*Items listed in a dataset*:
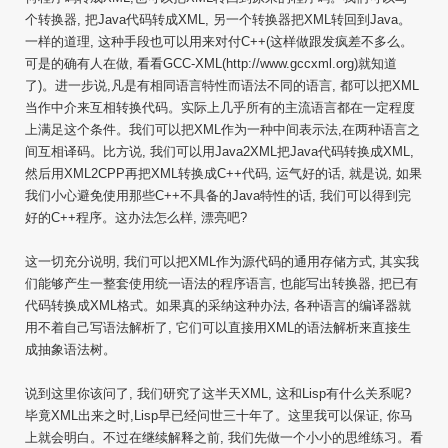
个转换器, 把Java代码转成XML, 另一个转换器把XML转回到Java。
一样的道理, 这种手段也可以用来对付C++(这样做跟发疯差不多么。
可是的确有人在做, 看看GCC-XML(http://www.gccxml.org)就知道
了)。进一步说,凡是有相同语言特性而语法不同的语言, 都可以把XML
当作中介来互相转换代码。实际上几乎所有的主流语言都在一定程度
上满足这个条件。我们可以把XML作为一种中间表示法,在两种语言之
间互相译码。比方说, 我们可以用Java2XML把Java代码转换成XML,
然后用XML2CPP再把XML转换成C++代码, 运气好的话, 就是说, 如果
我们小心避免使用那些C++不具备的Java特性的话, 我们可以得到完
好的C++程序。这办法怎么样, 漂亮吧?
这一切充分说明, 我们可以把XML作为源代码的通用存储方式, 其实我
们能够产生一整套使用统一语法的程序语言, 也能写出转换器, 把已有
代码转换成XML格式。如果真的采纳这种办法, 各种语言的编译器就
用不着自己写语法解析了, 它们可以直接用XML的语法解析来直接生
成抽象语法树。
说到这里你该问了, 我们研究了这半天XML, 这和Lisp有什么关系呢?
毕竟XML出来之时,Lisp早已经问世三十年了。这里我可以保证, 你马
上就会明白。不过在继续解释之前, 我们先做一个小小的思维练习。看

*REQUIREMENT*:
Your task is to transcribe all of the records precisely, with no images included.

*SOLUTION*:
个转换器, 把Java代码转成XML, 另一个转换器把XML转回到Java。
一样的道理, 这种手段也可以用来对付C++(这样做跟发疯差不多么。
可是的确有人在做, 看看GCC-XML(http://www.gccxml.org)就知道
了)。进一步说,凡是有相同语言特性而语法不同的语言, 都可以把XML
当作中介来互相转换代码。实际上几乎所有的主流语言都在一定程度
上满足这个条件。我们可以把XML作为一种中间表示法,在两种语言之
间互相译码。比方说, 我们可以用Java2XML把Java代码转换成XML,
然后用XML2CPP再把XML转换成C++代码, 运气好的话, 就是说, 如果
我们小心避免使用那些C++不具备的Java特性的话, 我们可以得到完
好的C++程序。这办法怎么样, 漂亮吧?
这一切充分说明, 我们可以把XML作为源代码的通用存储方式, 其实我
们能够产生一整套使用统一语法的程序语言, 也能写出转换器, 把已有
代码转换成XML格式。如果真的采纳这种办法, 各种语言的编译器就
用不着自己写语法解析了, 它们可以直接用XML的语法解析来直接生
成抽象语法树。
说到这里你该问了, 我们研究了这半天XML, 这和Lisp有什么关系呢?
毕竟XML出来之时,Lisp早已经问世三十年了。这里我可以保证, 你马
上就会明白。不过在继续解释之前, 我们先做一个小小的思维练习。看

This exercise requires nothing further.